Task item: The entire listing that follows must be repeated exactly, pictures excluded.

Records for the task:
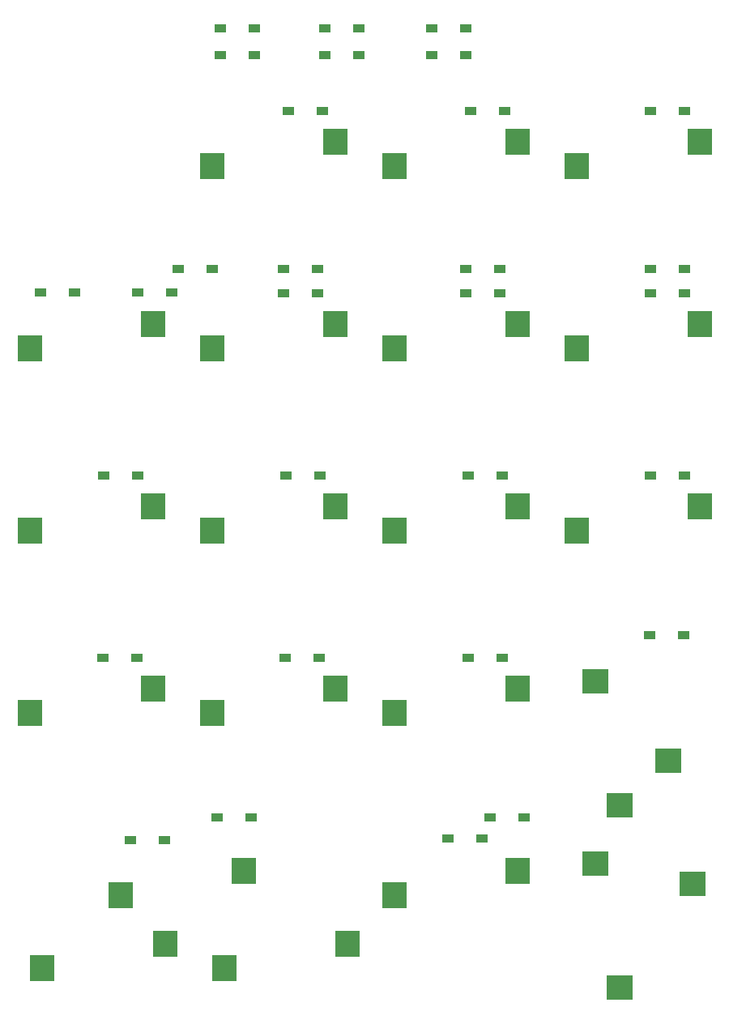
<source format=gbp>
G04 #@! TF.GenerationSoftware,KiCad,Pcbnew,(5.1.5-0-10_14)*
G04 #@! TF.CreationDate,2020-05-14T06:03:15+09:00*
G04 #@! TF.ProjectId,Colice,436f6c69-6365-42e6-9b69-6361645f7063,rev?*
G04 #@! TF.SameCoordinates,Original*
G04 #@! TF.FileFunction,Paste,Bot*
G04 #@! TF.FilePolarity,Positive*
%FSLAX46Y46*%
G04 Gerber Fmt 4.6, Leading zero omitted, Abs format (unit mm)*
G04 Created by KiCad (PCBNEW (5.1.5-0-10_14)) date 2020-05-14 06:03:15*
%MOMM*%
%LPD*%
G04 APERTURE LIST*
%ADD10R,1.300000X0.950000*%
%ADD11R,2.550000X2.800000*%
%ADD12R,2.800000X2.550000*%
G04 APERTURE END LIST*
D10*
X87500000Y-120253630D03*
X83950000Y-120253630D03*
D11*
X115352500Y-106839220D03*
X102452500Y-109379220D03*
D10*
X129193750Y-101203550D03*
X132743750Y-101203550D03*
D11*
X102452500Y-52228980D03*
X115352500Y-49688980D03*
X102452500Y-71279060D03*
X115352500Y-68739060D03*
X102452500Y-90329140D03*
X115352500Y-87789140D03*
D12*
X131127500Y-114359260D03*
X133667500Y-127259260D03*
D10*
X91093750Y-103584810D03*
X94643750Y-103584810D03*
X110493000Y-46482000D03*
X114043000Y-46482000D03*
X109985000Y-65532000D03*
X113535000Y-65532000D03*
D11*
X115352500Y-125889300D03*
X102452500Y-128429300D03*
D10*
X108080000Y-122504200D03*
X111630000Y-122504200D03*
X69085000Y-65405000D03*
X65535000Y-65405000D03*
X75695000Y-65405000D03*
X79245000Y-65405000D03*
X75689000Y-84582000D03*
X72139000Y-84582000D03*
X75593750Y-103584810D03*
X72043750Y-103584810D03*
X74891601Y-122640115D03*
X78441601Y-122640115D03*
X94485000Y-62992000D03*
X90935000Y-62992000D03*
X91443000Y-46482000D03*
X94993000Y-46482000D03*
X94485000Y-65532000D03*
X90935000Y-65532000D03*
X94739000Y-84582000D03*
X91189000Y-84582000D03*
X113535000Y-62992000D03*
X109985000Y-62992000D03*
X110239000Y-84582000D03*
X113789000Y-84582000D03*
X110239000Y-103632000D03*
X113789000Y-103632000D03*
X132839000Y-62992000D03*
X129289000Y-62992000D03*
X129289000Y-46482000D03*
X132839000Y-46482000D03*
X129289000Y-65532000D03*
X132839000Y-65532000D03*
X129289000Y-84582000D03*
X132839000Y-84582000D03*
D11*
X77252500Y-68739060D03*
X64352500Y-71279060D03*
X77252500Y-87789140D03*
X64352500Y-90329140D03*
X77252500Y-106839220D03*
X64352500Y-109379220D03*
X73877500Y-128429300D03*
X86777500Y-125889300D03*
X83402500Y-52228980D03*
X96302500Y-49688980D03*
X96302500Y-68739060D03*
X83402500Y-71279060D03*
X83402500Y-90329140D03*
X96302500Y-87789140D03*
X83402500Y-109379220D03*
X96302500Y-106839220D03*
X121502500Y-52228980D03*
X134402500Y-49688980D03*
X134402500Y-68739060D03*
X121502500Y-71279060D03*
X121502500Y-90329140D03*
X134402500Y-87789140D03*
D10*
X112525000Y-120253630D03*
X116075000Y-120253630D03*
D11*
X97572500Y-133509300D03*
X84672500Y-136049300D03*
D12*
X123507500Y-125154300D03*
X126047500Y-138054300D03*
D11*
X78522500Y-133509300D03*
X65622500Y-136049300D03*
D12*
X123507500Y-106104220D03*
X126047500Y-119004220D03*
D10*
X83439000Y-62992000D03*
X79889000Y-62992000D03*
X106429000Y-40640000D03*
X109979000Y-40640000D03*
X87881000Y-37846000D03*
X84331000Y-37846000D03*
X84331000Y-40640000D03*
X87881000Y-40640000D03*
X98803000Y-37846000D03*
X95253000Y-37846000D03*
X95253000Y-40640000D03*
X98803000Y-40640000D03*
X109979000Y-37846000D03*
X106429000Y-37846000D03*
M02*

</source>
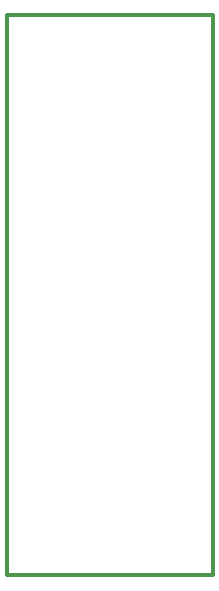
<source format=gko>
%FSLAX44Y44*%
%MOMM*%
G71*
G01*
G75*
G04 Layer_Color=16711935*
%ADD10R,1.0000X0.7250*%
%ADD11R,0.8000X0.9000*%
%ADD12R,0.6000X1.3500*%
%ADD13R,0.4000X1.3500*%
%ADD14C,0.5000*%
%ADD15C,0.2540*%
%ADD16C,0.2000*%
%ADD17R,1.5000X1.5000*%
%ADD18C,1.5000*%
%ADD19C,0.6000*%
%ADD20R,0.9800X0.7050*%
%ADD21R,0.7800X0.8800*%
%ADD22R,0.5800X1.3300*%
%ADD23R,0.3800X1.3300*%
%ADD24R,1.4800X1.4800*%
%ADD25C,1.4800*%
%ADD26C,0.5800*%
%ADD27C,0.1524*%
%ADD28C,0.3000*%
D28*
X521000Y775000D02*
X695000D01*
Y1249000D01*
X521000D02*
X695000D01*
X521000Y775000D02*
Y1249000D01*
M02*

</source>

Response to this task:
<source format=gbp>
G04 #@! TF.GenerationSoftware,KiCad,Pcbnew,(5.1.5-0-10_14)*
G04 #@! TF.CreationDate,2020-05-14T06:03:15+09:00*
G04 #@! TF.ProjectId,Colice,436f6c69-6365-42e6-9b69-6361645f7063,rev?*
G04 #@! TF.SameCoordinates,Original*
G04 #@! TF.FileFunction,Paste,Bot*
G04 #@! TF.FilePolarity,Positive*
%FSLAX46Y46*%
G04 Gerber Fmt 4.6, Leading zero omitted, Abs format (unit mm)*
G04 Created by KiCad (PCBNEW (5.1.5-0-10_14)) date 2020-05-14 06:03:15*
%MOMM*%
%LPD*%
G04 APERTURE LIST*
%ADD10R,1.300000X0.950000*%
%ADD11R,2.550000X2.800000*%
%ADD12R,2.800000X2.550000*%
G04 APERTURE END LIST*
D10*
X87500000Y-120253630D03*
X83950000Y-120253630D03*
D11*
X115352500Y-106839220D03*
X102452500Y-109379220D03*
D10*
X129193750Y-101203550D03*
X132743750Y-101203550D03*
D11*
X102452500Y-52228980D03*
X115352500Y-49688980D03*
X102452500Y-71279060D03*
X115352500Y-68739060D03*
X102452500Y-90329140D03*
X115352500Y-87789140D03*
D12*
X131127500Y-114359260D03*
X133667500Y-127259260D03*
D10*
X91093750Y-103584810D03*
X94643750Y-103584810D03*
X110493000Y-46482000D03*
X114043000Y-46482000D03*
X109985000Y-65532000D03*
X113535000Y-65532000D03*
D11*
X115352500Y-125889300D03*
X102452500Y-128429300D03*
D10*
X108080000Y-122504200D03*
X111630000Y-122504200D03*
X69085000Y-65405000D03*
X65535000Y-65405000D03*
X75695000Y-65405000D03*
X79245000Y-65405000D03*
X75689000Y-84582000D03*
X72139000Y-84582000D03*
X75593750Y-103584810D03*
X72043750Y-103584810D03*
X74891601Y-122640115D03*
X78441601Y-122640115D03*
X94485000Y-62992000D03*
X90935000Y-62992000D03*
X91443000Y-46482000D03*
X94993000Y-46482000D03*
X94485000Y-65532000D03*
X90935000Y-65532000D03*
X94739000Y-84582000D03*
X91189000Y-84582000D03*
X113535000Y-62992000D03*
X109985000Y-62992000D03*
X110239000Y-84582000D03*
X113789000Y-84582000D03*
X110239000Y-103632000D03*
X113789000Y-103632000D03*
X132839000Y-62992000D03*
X129289000Y-62992000D03*
X129289000Y-46482000D03*
X132839000Y-46482000D03*
X129289000Y-65532000D03*
X132839000Y-65532000D03*
X129289000Y-84582000D03*
X132839000Y-84582000D03*
D11*
X77252500Y-68739060D03*
X64352500Y-71279060D03*
X77252500Y-87789140D03*
X64352500Y-90329140D03*
X77252500Y-106839220D03*
X64352500Y-109379220D03*
X73877500Y-128429300D03*
X86777500Y-125889300D03*
X83402500Y-52228980D03*
X96302500Y-49688980D03*
X96302500Y-68739060D03*
X83402500Y-71279060D03*
X83402500Y-90329140D03*
X96302500Y-87789140D03*
X83402500Y-109379220D03*
X96302500Y-106839220D03*
X121502500Y-52228980D03*
X134402500Y-49688980D03*
X134402500Y-68739060D03*
X121502500Y-71279060D03*
X121502500Y-90329140D03*
X134402500Y-87789140D03*
D10*
X112525000Y-120253630D03*
X116075000Y-120253630D03*
D11*
X97572500Y-133509300D03*
X84672500Y-136049300D03*
D12*
X123507500Y-125154300D03*
X126047500Y-138054300D03*
D11*
X78522500Y-133509300D03*
X65622500Y-136049300D03*
D12*
X123507500Y-106104220D03*
X126047500Y-119004220D03*
D10*
X83439000Y-62992000D03*
X79889000Y-62992000D03*
X106429000Y-40640000D03*
X109979000Y-40640000D03*
X87881000Y-37846000D03*
X84331000Y-37846000D03*
X84331000Y-40640000D03*
X87881000Y-40640000D03*
X98803000Y-37846000D03*
X95253000Y-37846000D03*
X95253000Y-40640000D03*
X98803000Y-40640000D03*
X109979000Y-37846000D03*
X106429000Y-37846000D03*
M02*

</source>
<source format=gko>
%FSLAX44Y44*%
%MOMM*%
G71*
G01*
G75*
G04 Layer_Color=16711935*
%ADD10R,1.0000X0.7250*%
%ADD11R,0.8000X0.9000*%
%ADD12R,0.6000X1.3500*%
%ADD13R,0.4000X1.3500*%
%ADD14C,0.5000*%
%ADD15C,0.2540*%
%ADD16C,0.2000*%
%ADD17R,1.5000X1.5000*%
%ADD18C,1.5000*%
%ADD19C,0.6000*%
%ADD20R,0.9800X0.7050*%
%ADD21R,0.7800X0.8800*%
%ADD22R,0.5800X1.3300*%
%ADD23R,0.3800X1.3300*%
%ADD24R,1.4800X1.4800*%
%ADD25C,1.4800*%
%ADD26C,0.5800*%
%ADD27C,0.1524*%
%ADD28C,0.3000*%
D28*
X521000Y775000D02*
X695000D01*
Y1249000D01*
X521000D02*
X695000D01*
X521000Y775000D02*
Y1249000D01*
M02*

</source>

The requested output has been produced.